When people defend themselves with an argument along the lines of "Sorry I'm not a genius", red flags go up in my head.
Let's look at the
first Google result, which is
the Wikipedia page on Fortran. Your post suggests that you know about the earlier versions of Fortran. In such a case, looking at the table of contents, you would have noticed that the history section lists the Fortran versions, and could have just read off the Fortran 90, Fortran 95, Fortran 2003, and Fortran 2008.
But let's say the table of contents didn't clue you in perhaps because you didn't really notice it at first, or because you don't know about any of the versions of Fortran. In such case, you would have to resort to reading the text. The
second paragraph says "Successive versions have added support for processing of character-based data (FORTRAN 77), array programming, module-based programming and object-based programming (Fortran 90 / 95), and object-oriented and generic programming (Fortran 2003)." You've just seen in the context of versions, F77, 90, 95, and 2003, the major versions Fortran programmers care about now.

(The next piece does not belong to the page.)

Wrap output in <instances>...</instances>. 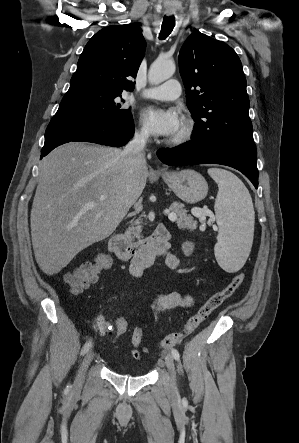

Let's say you still weren't sure. Further reading down the page, under the heading history, and so on, would have you given you complete overview of the versions of Fortran.
Here are the possible situations you are in:
- You didn't hit the wikipedia page, in which case, you never bothered to click on the link I gave you and then click on the first link. I.E., you just ignored my directions.
- You did hit the Wikipedia page.
In which case,
- you didn't take the few minutes to do any reading
- you are outright unable to read.
A review of your previous posts suggests you have enough command of the English language to do the reading. The other two options suggest laziness on your part.
Unless you want to argue that clicking on my Google link, clicking on the
first result and reading
one webpage takes some extraordinary intelligence.